DATA BELOW>
------------------------------------------------------------------------

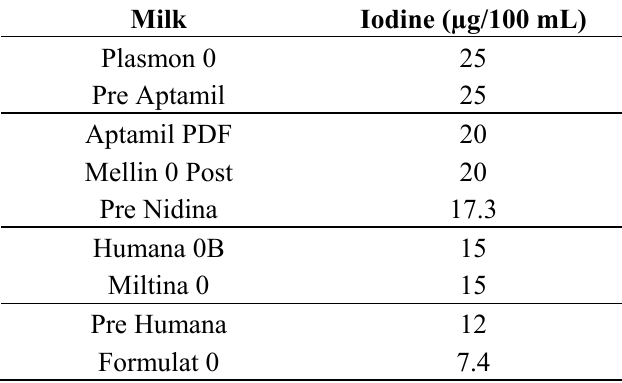
Table 3. Some of commonly used Preterm Infant Formulas: iodine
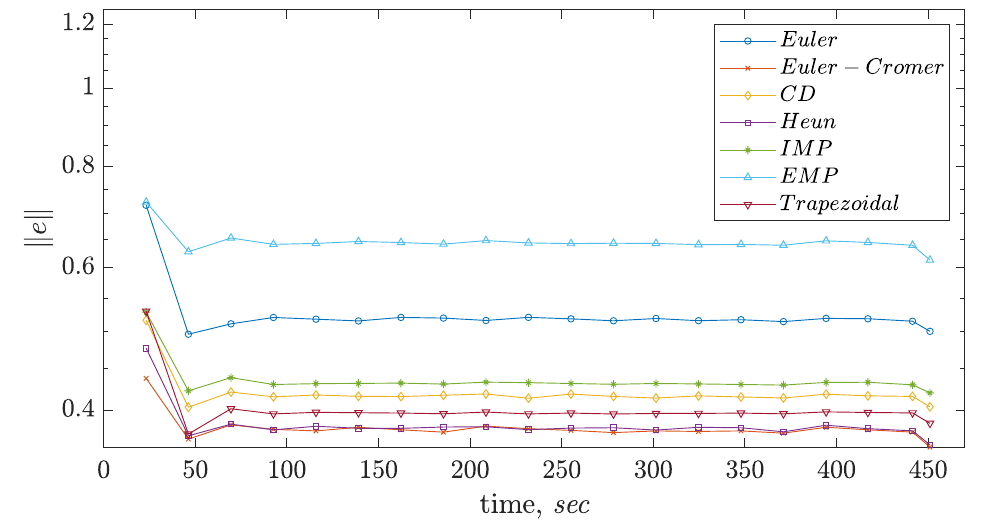
Figure 9. Synchronization error between master and slave systems for different integration methods, smoothed with a median filter; the window size is 200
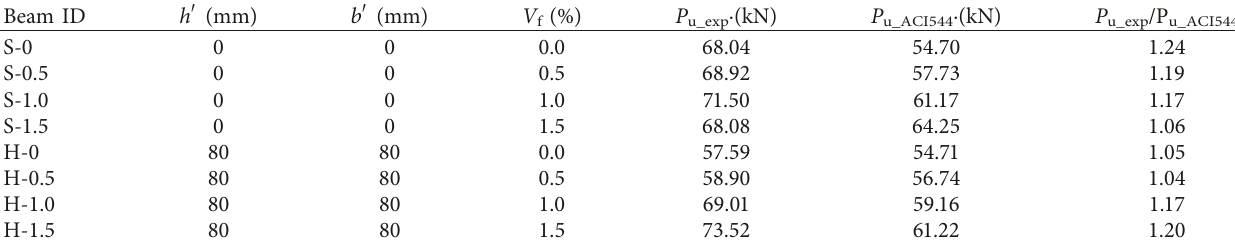
Figure 8: Typical stress and strain distribution in SFRC beams, according to ACI 544. Table 3: Experimental and predicted results of ultimate load capacity.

------------------------------------------------------------------------

Retype the listing above exactly, pictures excluded.

Table 3. Some of commonly used Preterm Infant Formulas: iodine
Figure 9. Synchronization error between master and slave systems for different integration methods, smoothed with a median filter; the window size is 200
Figure 8: Typical stress and strain distribution in SFRC beams, according to ACI 544. Table 3: Experimental and predicted results of ultimate load capacity.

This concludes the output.